Nova plainly had some fun with this, and the reader likely will as well. This isn’t exactly a mystery, because it's apparent early on who the bad guy is. Terry Peregrine is a vacuous, pretty-boy actor with a taste for underage girls. The very first sentence finds protagonist Quinn Farrell sensing that “Terry was thinking about killing the girl from Alaska.” Is Farrell the good guy? (Is anyone?) He’s a fixer, someone who makes problems go away. He has a vending-machine company that helps him launder cash, and he often seems to have five grand on him to persuade those who present a problem to disappear. The girl from Alaska represents a problem for Terry, and she wants way more than five grand to disappear. Farrell works for the producer of the film that Terry is currently shooting, and that producer’s goals may or may not align with Terry’s.
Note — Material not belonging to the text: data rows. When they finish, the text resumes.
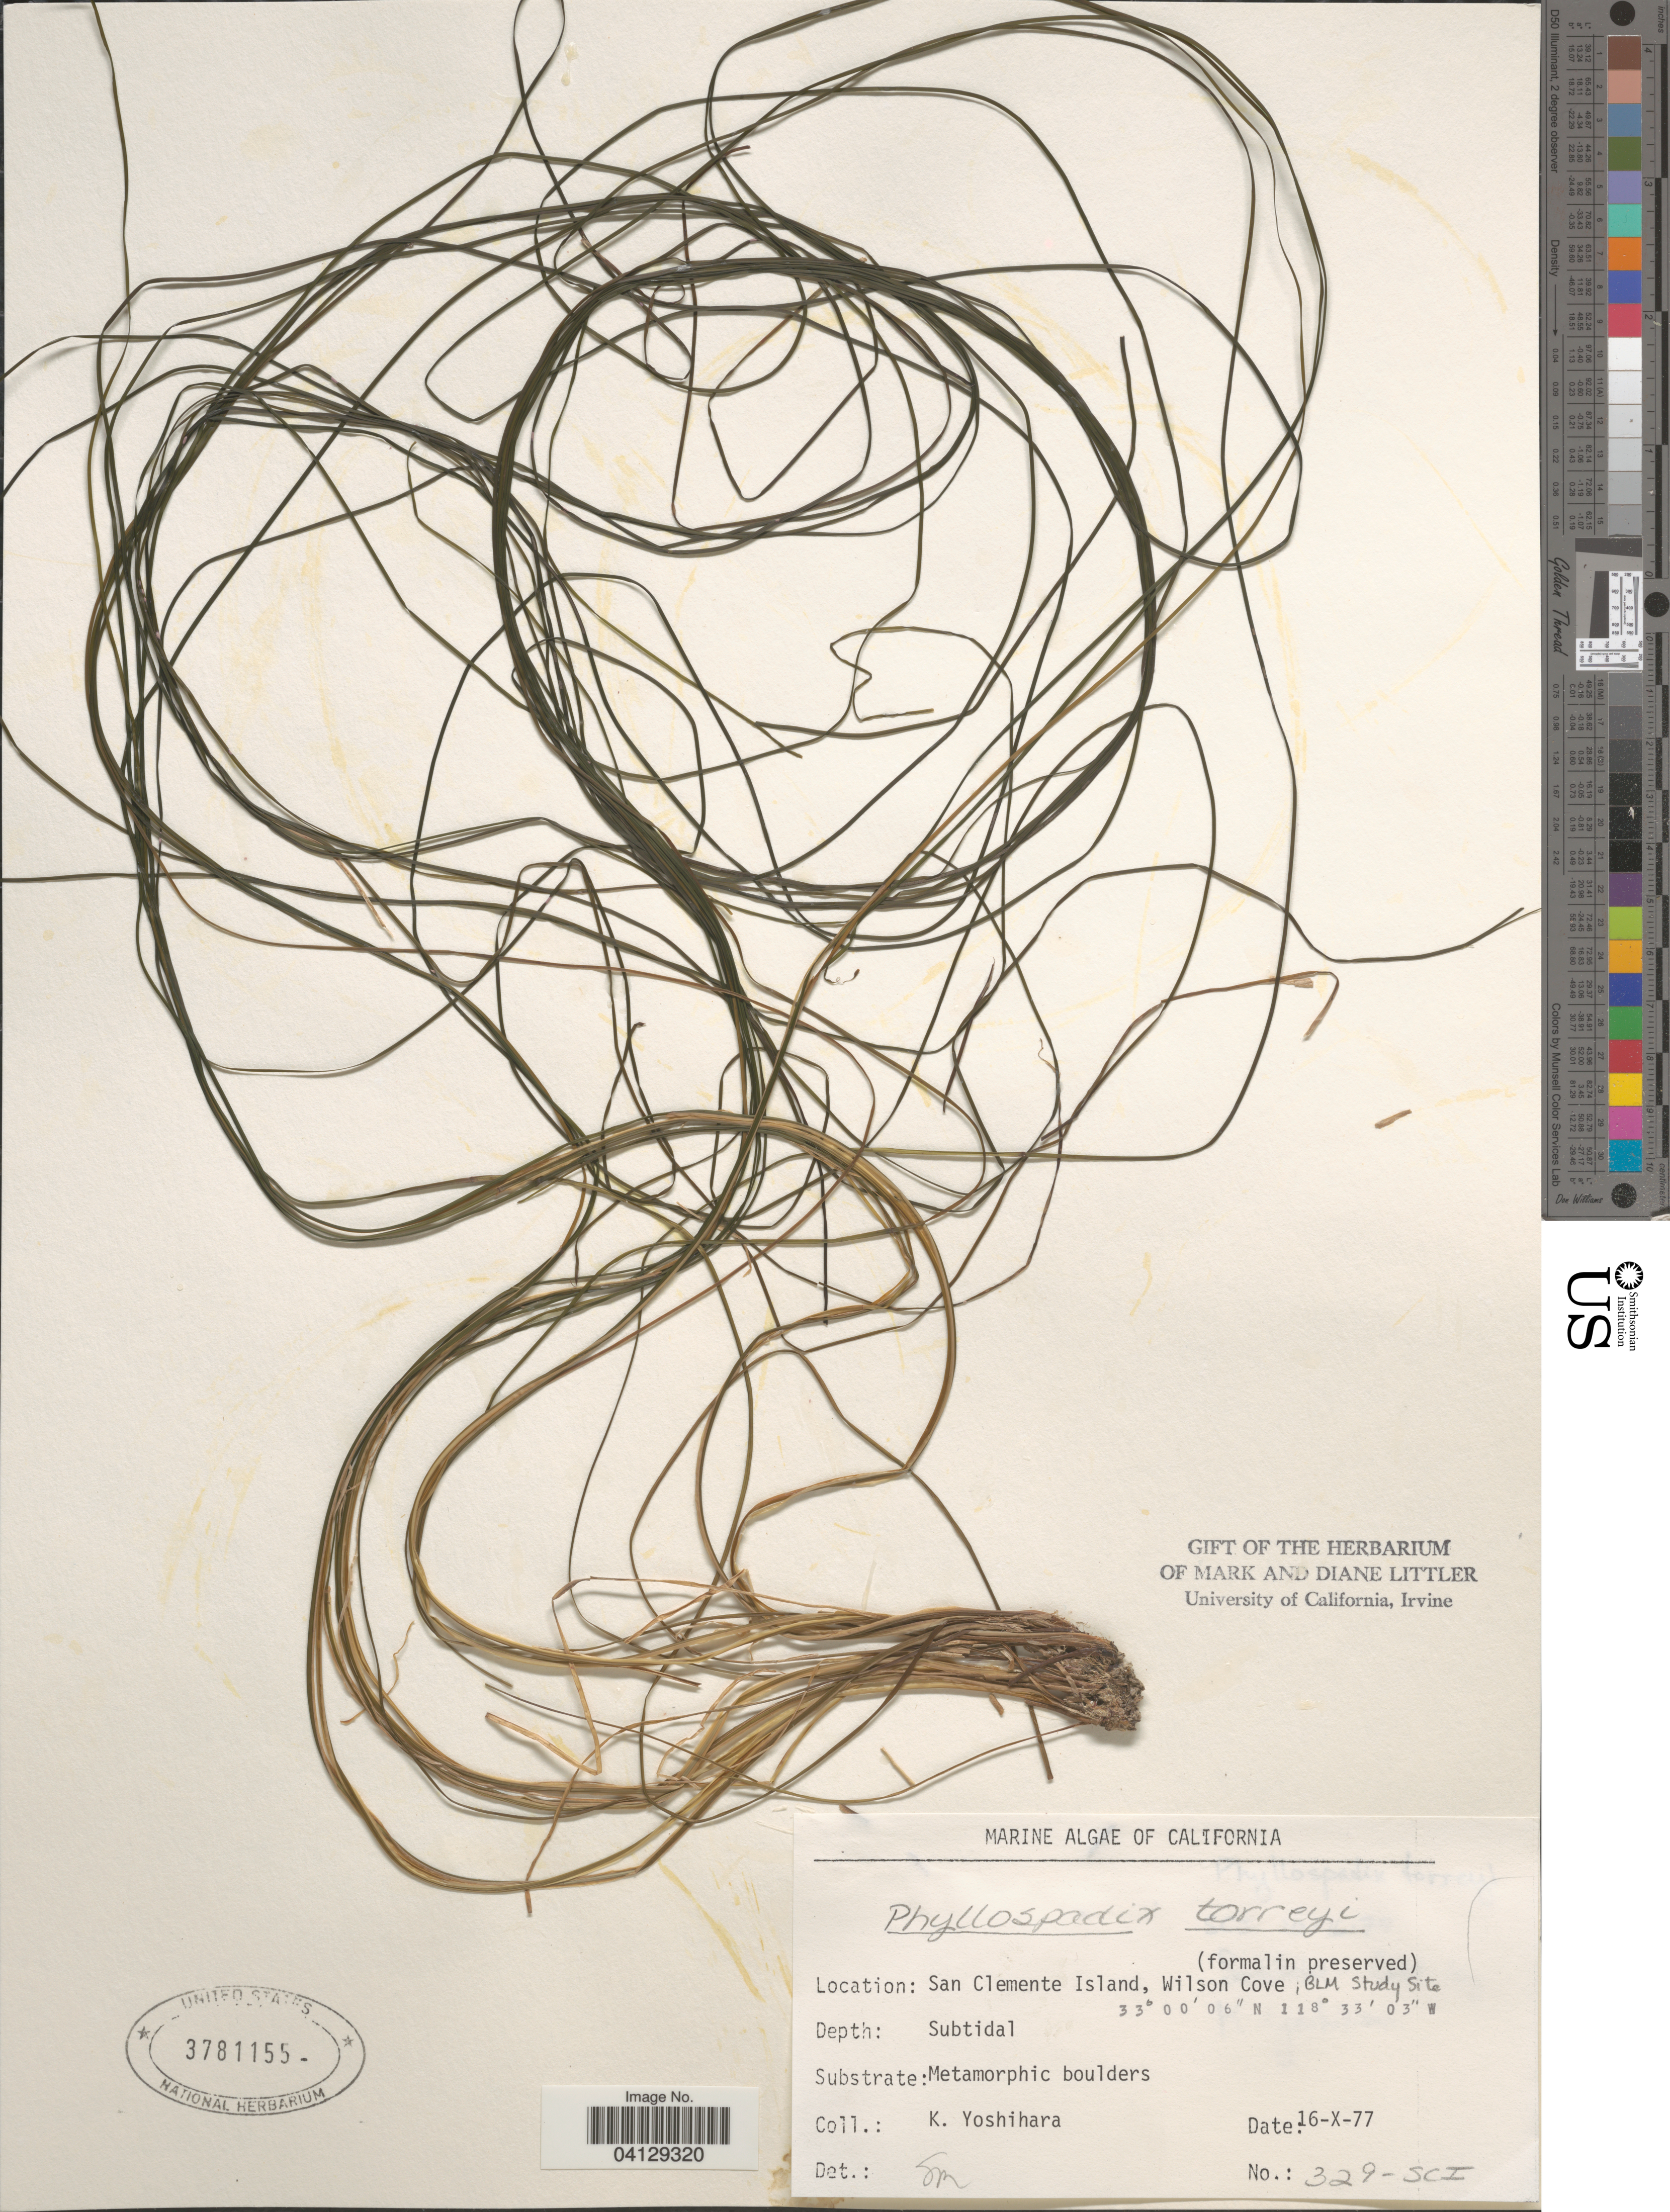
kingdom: Plantae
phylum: Tracheophyta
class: Liliopsida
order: Alismatales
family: Zosteraceae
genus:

Much of what plot there is involves these elements—cash, disappearance, pedophilia, the possibility of murder. Farrell has a bit of a stutter, which embarrasses him, and a triggering impulse toward fury, which he does his best to keep under control. He is deeply intuitive, surprisingly philosophical and well-read, and a bit of a romantic. He falls for his neighbor who has just moved in, and her work with teenagers who have terminal cancer gives them both some perspective on life’s big issues. Interconnecting subplots feature a python, a potentially rabid raccoon, a pair of Russian bagman thugs, a detective who once arrested Farrell and now occasionally helps him, and more girls who become involved with Terry. The insidious glitter and evil of Los Angeles and the promises and betrayals of Hollywood inevitably loom large, and a dark, bittersweet humor marks the tone. None of the corpses comes as much of a surprise, and there isn’t much crime-solving involved, but lively writing and colorful characters keep the reader engaged.
Readers introduced to Nova's new hero (is he a hero?) will be eager for his return.